Sejak 7 Oktober 2023, pemerintah Israel mempercepat upayanya untuk melakukan aneksasi. Kami merasa bahwa perebutan Location C– sebuah wilayah yang ditetapkan berdasarkan Perjanjian Oslo di mana Israel memiliki kendali penuh atas sipil dan keamanan– akan segera terjadi. Hal ini berarti menghancurkan desa-desa dan komunitas-komunitas Palestina serta mengusir penduduknya ke Area A, yang luasnya hanya 18 persen dari Tepi Barat. Location B akan menyusul. Proses pengusiran paksa sudah dimulai terhadap komunitas Badui di kedua wilayah tersebut.

Inilah realitas yang kita alami di Tepi Barat. Meskipun konferensi dan pertemuan perdamaian diadakan dan perdamaian di Timur Tengah dideklarasikan, kita tidak tahu apa-apa mengenai hal tersebut.
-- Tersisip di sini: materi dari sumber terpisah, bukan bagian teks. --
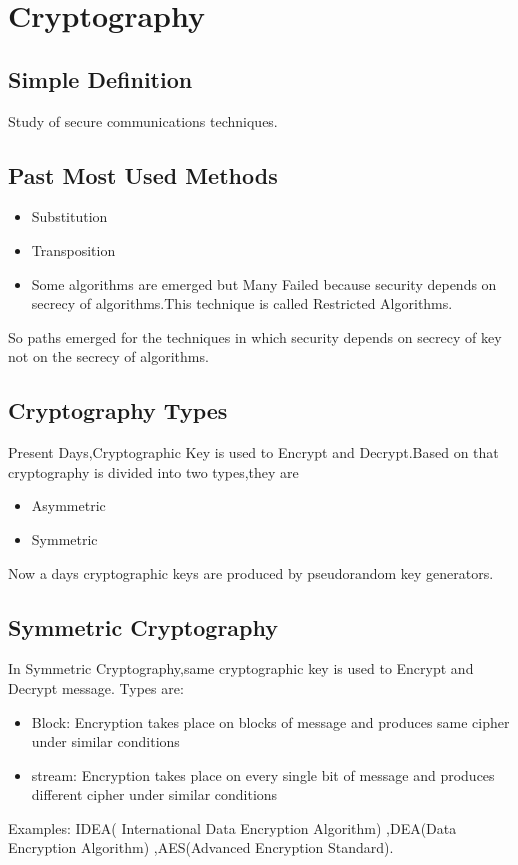 \documentclass[12pt,a4paper]{report}
\begin{document}
\chapter{Cryptography}\label{chap:meth}

\section{Simple Definition}
Study of secure communications techniques.

\section{Past Most Used Methods}
\begin{itemize}
\item Substitution
\item Transposition
\item Some algorithms are emerged but Many Failed because security depends on secrecy of algorithms.This technique is called Restricted Algorithms.
\end{itemize}

So paths emerged for the techniques in which security depends  on secrecy of key not on the secrecy of algorithms.

\section{Cryptography Types}
Present Days,Cryptographic Key is used to Encrypt and Decrypt.Based on that cryptography is divided into two types,they are
\begin{itemize}
\item Asymmetric
\item Symmetric
\end{itemize}
Now a days cryptographic keys are produced by pseudorandom key generators.
\section{Symmetric Cryptography}
In Symmetric Cryptography,same cryptographic key is used to Encrypt and Decrypt message.
Types are:
\begin{itemize}
\item Block:
Encryption takes place on blocks of message and produces same cipher under similar conditions
\item stream:
Encryption takes place on every single bit of message and produces different cipher under similar conditions
\end{itemize}
Examples: IDEA( International Data Encryption Algorithm) ,DEA(Data Encryption Algorithm) ,AES(Advanced Encryption Standard).
\end{document}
Setiap hari, setiap jam, setiap menit, kami dilecehkan, diintimidasi, dirampas dan dibunuh.

Selama beberapa dekade, Israel telah menolak solusi politik dan menerapkan kebijakan pengendalian tanah, manusia, dan sumber daya. Mereka terus melancarkan perang terhadap kita bahkan ketika pemboman telah berhenti. Satu-satunya cara untuk mencapai perdamaian sejati adalah dengan mengakui pendudukan dan mengakhirinya.

Pandangan yang diungkapkan dalam artikel ini adalah milik penulis dan tidak mencerminkan sikap editorial Al Jazeera.